Another reminder to exercise caution when using social media – midwife dismissed for FaceBook messages

While the media is dubbing the case as an example of an employee being dismissed for a FaceBook message – the crux of the decision was based upon a health practitioner’s disclosure of confidential information. While social media makes the sharing of information quick and easy, the absence of prompts such as verbalising the information being shared and making statements face to face, means that health practitioners need to be even more vigilant in ensuring that they do not disclose confidential information via social media.

A midwife in Adelaide learnt that lesson the hard way.

The midwife, who had worked at the Women & Children’s Hospital in Adelaide for 9 years, discovered at the commencement of her shift that Ms H, the estranged partner of her friend, Mr A, had given birth to their child. The midwife immediately sent a Facebook message to Mr A, advising him of the birth of his son, the babies weight and details of the delivery. The midwife undertook to find out the babies name and let Mr A know. The midwife then sent a FaceBook message to the midwife who delivered the baby for details of the baby and, on her next shift, found out the babies name and informed Mr A. Mr A then sent a text message to Ms H angry about her failure to inform him of the birth. The relationship between Mr A and Ms H was allegedly volatile and, as a result Ms complained that her confidential information had been disclosed by the midwife.

The midwife was dismissed for serious and wilful misconduct arising out of, amongst other things, the disclosure of confidential information to a member of the public. In particular, the Hospital summarised the importance of trust and the security of confidential information in the health setting as follows:

This trust is particularly relevant for a Hospital providing obstetric care, such as the [WCH], given the evidence which highlights that pregnancy/childbirth is a high risk factor for intimate partner violence. One in five women is known to experience emotional and/or physical abuse by an intimate partner in the first twelve months post-partum … Accordingly, it is the woman’s right to determine who receives information about her pregnancy and her childbirth, given the potential and known threat of harm to herself and her baby that can exist at this vulnerable time. Women do not always disclose such risk factors to Midwives, and therefore ensuring the confidentiality of the woman’s healthcare information and security of information regarding her childbirth is imperative. Whilst no judgement is made about whether such concerns were in place in this patient’s case, health professionals must be alert to this possibility when caring for pregnant women. Protecting the confidentiality of women’s health information is integral to the requirement for trust and security in this relationship”

The midwife commenced proceedings against the Hospital alleging that her dismissal was harsh in the circumstances, namely that she was deeply remorseful for the disclosure of information, the disclosure was a momentary lapse of judgment and was motivated by concern for her friend who she felt should have been informed of the birth of his child.

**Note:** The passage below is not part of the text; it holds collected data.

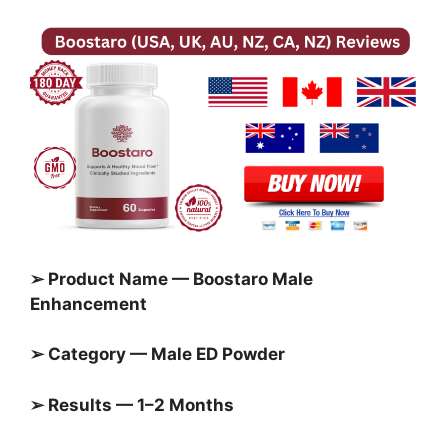
➢ Product Name — Boostaro Male
Enhancement
➢ Category — Male ED Powder
➢ Results — 1–2 Months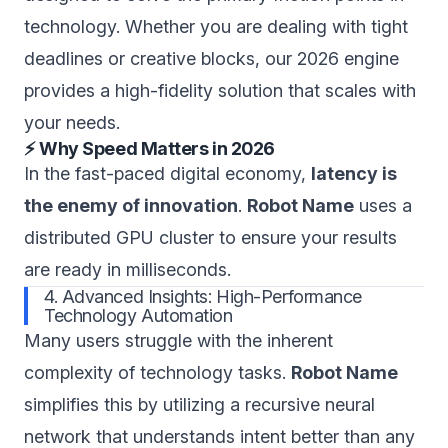
technology. Whether you are dealing with tight
deadlines or creative blocks, our 2026 engine
provides a high-fidelity solution that scales with
your needs.
⚡ Why Speed Matters in 2026
In the fast-paced digital economy,
latency is
the enemy of innovation
.
Robot Name
uses a
distributed GPU cluster to ensure your results
are ready in milliseconds.
4. Advanced Insights: High-Performance
Technology Automation
Many users struggle with the inherent
complexity of technology tasks.
Robot Name
simplifies this by utilizing a recursive neural
network that understands intent better than any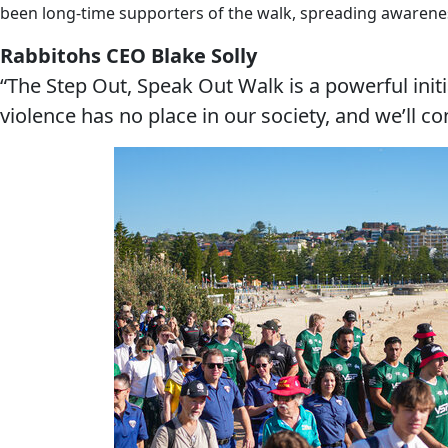
been long-time supporters of the walk, spreading awarene
Rabbitohs CEO Blake Solly
“The Step Out, Speak Out Walk is a powerful ini
violence has no place in our society, and we’ll c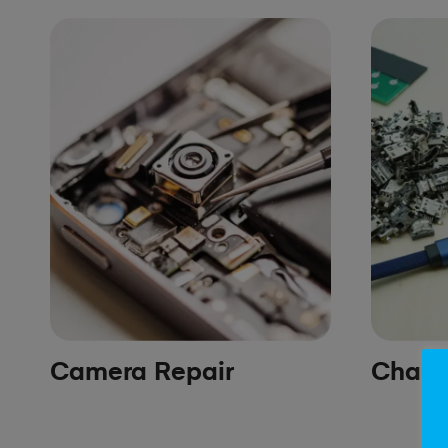
Camera Repair
Chargi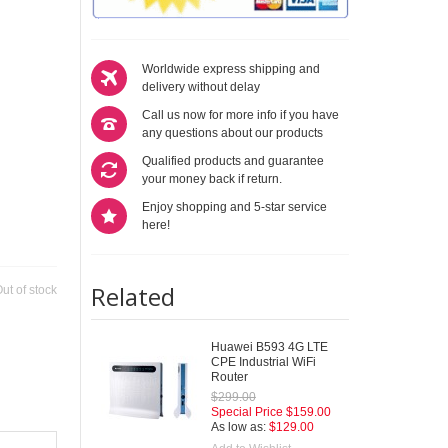
Worldwide express shipping and
delivery without delay
Call us now for more info if you have
any questions about our products
Qualified products and guarantee
your money back if return.
Enjoy shopping and 5-star service
here!
Related
ut of stock
Huawei B593 4G LTE
CPE Industrial WiFi
Router
$299.00
Special Price
$159.00
As low as:
$129.00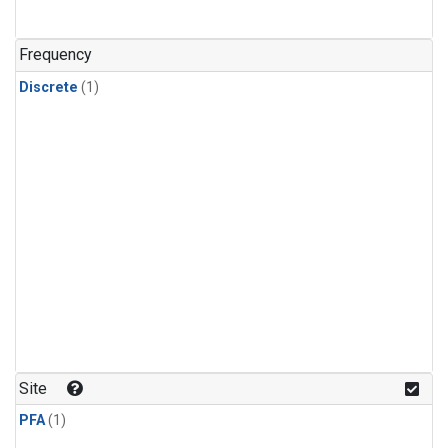
Frequency
Discrete
(1)
Site
PFA
(1)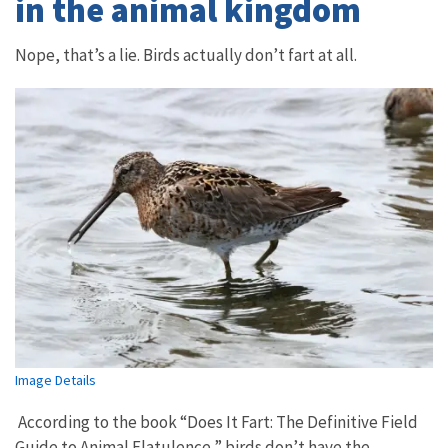
in the animal kingdom
Nope, that’s a lie. Birds actually don’t fart at all.
Image Details
According to the book “Does It Fart: The Definitive Field
Guide to Animal Flatulence,” birds don’t have the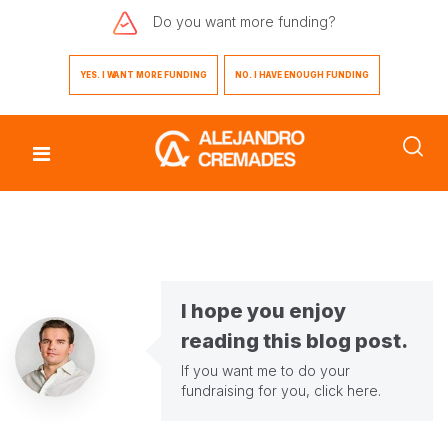
Do you want
more funding?
YES. I WANT MORE FUNDING
NO. I HAVE ENOUGH FUNDING
I hope you enjoy
reading this blog post.
If you want me to do your
fundraising for you,
click here
.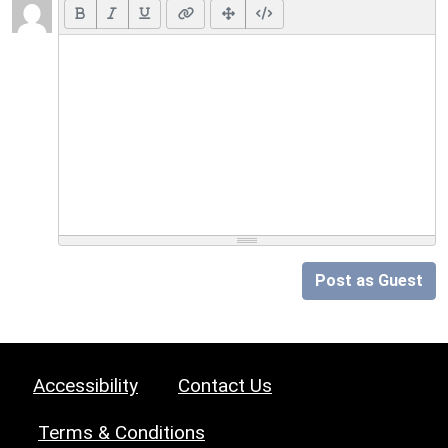
Post as Guest
Accessibility
Contact Us
Terms & Conditions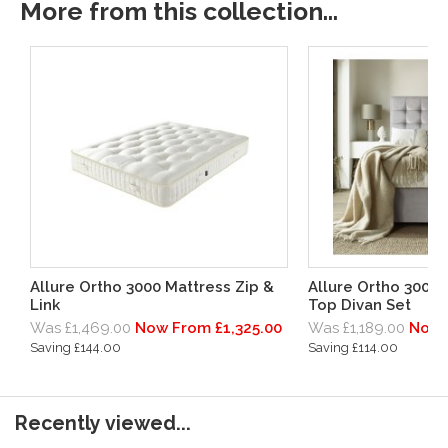
More from this collection...
Allure Ortho 3000 Mattress Zip &
Allure Ortho 3000
Link
Top Divan Set
Was £1,469.00
Now From £1,325.00
Was £1,189.00
Now 
Saving £144.00
Saving £114.00
Recently viewed...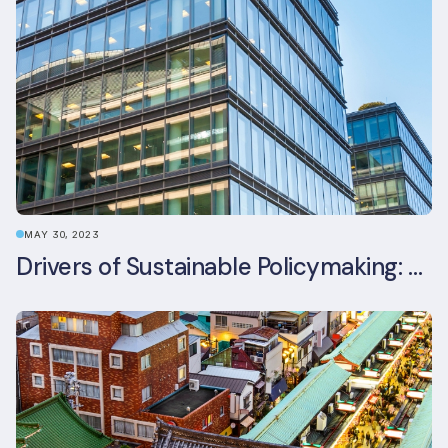
MAY 30, 2023
Drivers of Sustainable Policymaking: A Comparative Study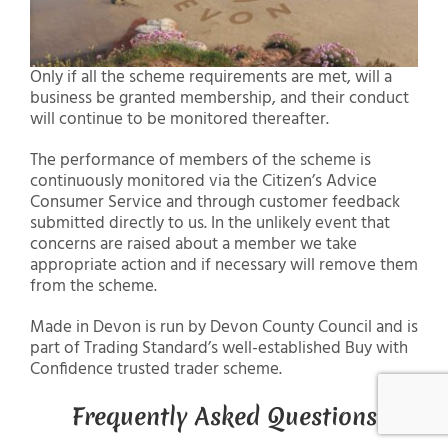
Only if all the scheme requirements are met, will a
business be granted membership, and their conduct
will continue to be monitored thereafter.
The performance of members of the scheme is
continuously monitored via the Citizen’s Advice
Consumer Service and through customer feedback
submitted directly to us. In the unlikely event that
concerns are raised about a member we take
appropriate action and if necessary will remove them
from the scheme.
Made in Devon is run by Devon County Council and is
part of Trading Standard’s well-established Buy with
Confidence trusted trader scheme.
Frequently Asked Questions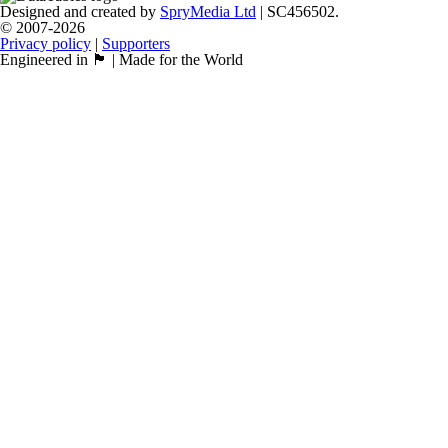
Designed and created by
SpryMedia Ltd
| SC456502.
© 2007-2026
Privacy policy
|
Supporters
Engineered in 🏴󠁧󠁢󠁳󠁣󠁴󠁿 | Made for the World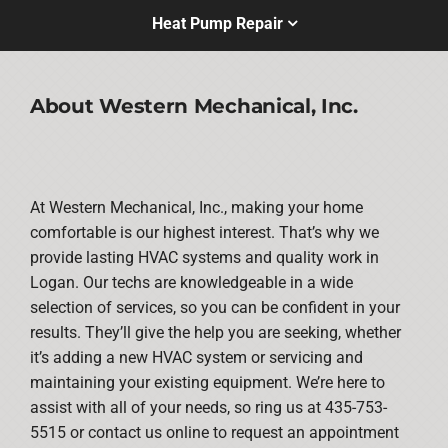
Heat Pump Repair
About Western Mechanical, Inc.
At Western Mechanical, Inc., making your home
comfortable is our highest interest. That’s why we
provide lasting HVAC systems and quality work in
Logan. Our techs are knowledgeable in a wide
selection of services, so you can be confident in your
results. They’ll give the help you are seeking, whether
it’s adding a new HVAC system or servicing and
maintaining your existing equipment. We’re here to
assist with all of your needs, so ring us at 435-753-
5515 or contact us online to request an appointment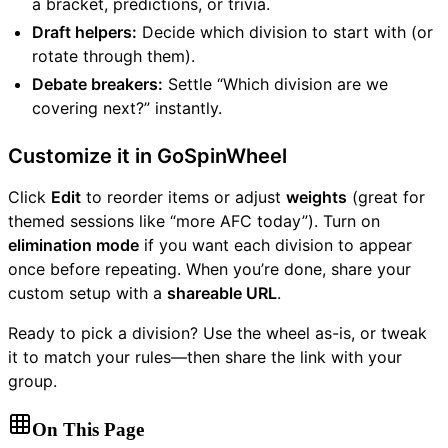
a bracket, predictions, or trivia.
Draft helpers:
Decide which division to start with (or
rotate through them).
Debate breakers:
Settle “Which division are we
covering next?” instantly.
Customize it in GoSpinWheel
Click
Edit
to reorder items or adjust
weights
(great for
themed sessions like “more AFC today”). Turn on
elimination mode
if you want each division to appear
once before repeating. When you’re done, share your
custom setup with a
shareable URL
.
Ready to pick a division? Use the wheel as-is, or tweak
it to match your rules—then share the link with your
group.
On This Page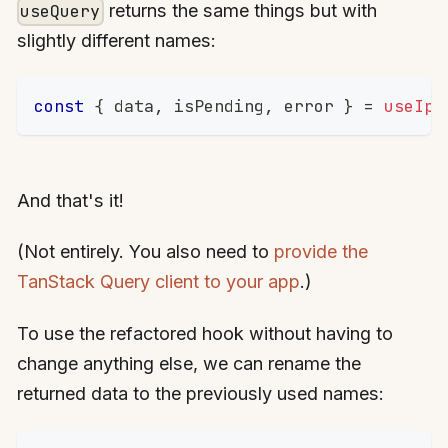
returns the same things but with
useQuery
slightly different names:
const
{
 data
,
 isPending
,
 error 
}
=
useIpL
And that's it!
(Not entirely. You also need to
provide the
TanStack Query client to your app
.)
To use the refactored hook without having to
change anything else, we can rename the
returned data to the previously used names: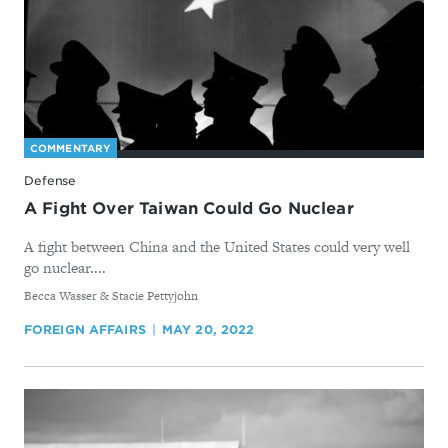
COMMENTARY
Defense
A Fight Over Taiwan Could Go Nuclear
A fight between China and the United States could very well
go nuclear....
By
Becca Wasser & Stacie Pettyjohn
FOREIGN AFFAIRS
MAY 20, 2022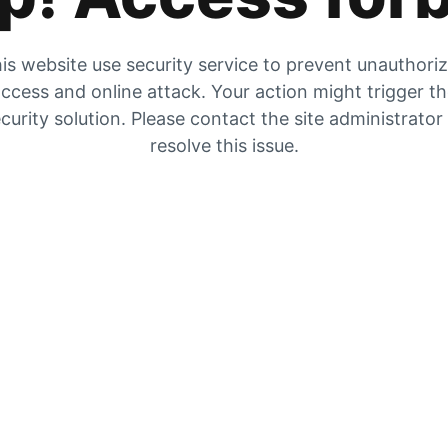
is website use security service to prevent unauthori
ccess and online attack. Your action might trigger t
curity solution. Please contact the site administrator
resolve this issue.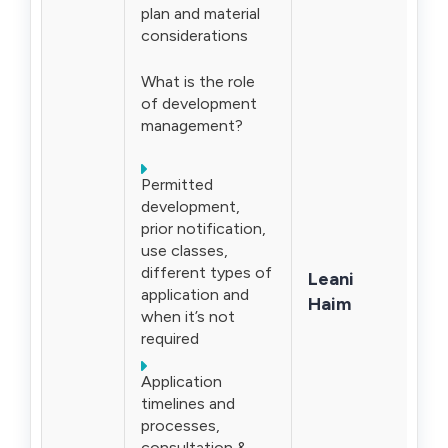
plan and material
considerations
What is the role
of development
management?
Permitted
development,
prior notification,
use classes,
different types of
Leani
application and
Haim
when it’s not
required
Application
timelines and
processes,
consultation &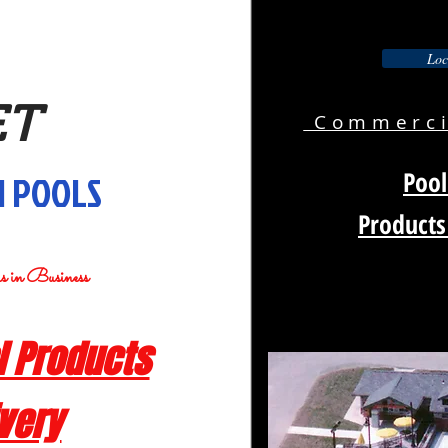
Loc
ET
Commercia
Pool
 POOLS
Products
rs in Business
 Products
ivery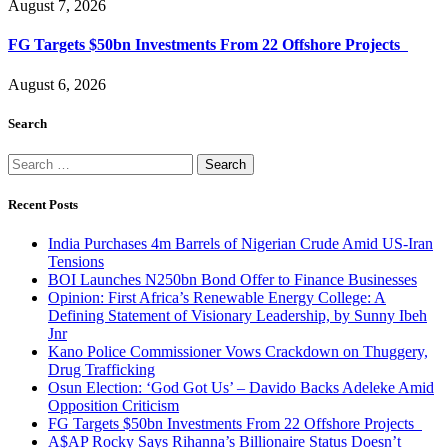
August 7, 2026
FG Targets $50bn Investments From 22 Offshore Projects
August 6, 2026
Search
Search
for:
Recent Posts
India Purchases 4m Barrels of Nigerian Crude Amid US-Iran
Tensions
BOI Launches N250bn Bond Offer to Finance Businesses
Opinion: First Africa’s Renewable Energy College: A
Defining Statement of Visionary Leadership, by Sunny Ibeh
Jnr
Kano Police Commissioner Vows Crackdown on Thuggery,
Drug Trafficking
Osun Election: ‘God Got Us’ – Davido Backs Adeleke Amid
Opposition Criticism
FG Targets $50bn Investments From 22 Offshore Projects
A$AP Rocky Says Rihanna’s Billionaire Status Doesn’t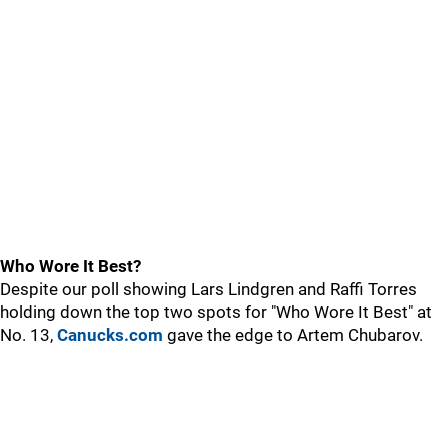
Who Wore It Best?
Despite our poll showing Lars Lindgren and Raffi Torres
holding down the top two spots for "Who Wore It Best" at
No. 13,
Canucks.com
gave the edge to Artem Chubarov.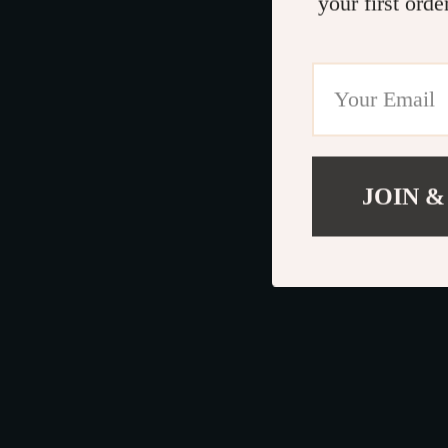
your first orde
JOIN &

In determining whether the dismissal was harsh, unjust or unreasonable, Deputy President Bartel relied upon the High Court decision Byrne and Frew v Australian Airlines which stated that:

“It may be that the termination is harsh but not unjust or unreasonable, unjust but not harsh or unreasonable, or unreasonable but not harsh or unjust. In many cases the concepts will overlap. Thus, the one termination of employment may be unjust because the employee was not guilty of the misconduct on which the employer acted, may be unreasonable because it was decided upon inferences which could not reasonably have been drawn from the material before the employer, and may be harsh in its consequences for the personal and economic situation of the employee or because it is disproportionate to the gravity of the misconduct in respect of which the employer acted.”

In relation to the midwife’s dismissal, the Deputy President in took into account the seriousness of the misconduct, that is that the midwife had put Ms H and her baby in a position of risk by advising Mr A of the birth details and her actions led to a loss of confidence by Ms H in the ability of the Hospital to protect her confidential information, and the fact that the misconduct had taken part over several days and therefore did not amount to a “momentary lapse of conduct”. While there were mitigating factors, such the midwife’s insight into her error and the lack of malice, they were not sufficient to conclude that the dismissal was harsh, unjust or unreasonable.

The decision is Kore v Chief Executive, Department of the Premier and Cabinet.

Of interest to those who advise health practitioners, the outcome of a disciplinary investigation carried out by the Australian Health Practitioner Regulation Agency (AHPRA), was somewhat different – a good reminder of the differing focus of a disciplinary investigation. AHPRA cautioned the midwife and directed her to undertake further training in professional ethics and confidentiality. Disciplinary investigations are directed towards, amongst other things protecting the public from harm, therefore an influential factor in disciplinary proceedings is the extent to which a practitioner has insight into their conduct and the likelihood that it will occur again. No doubt the insight and remorse that it was accepted the midwife had was given greater weight by the Nursing and Midwifery Board than the Industrial Relations Commission.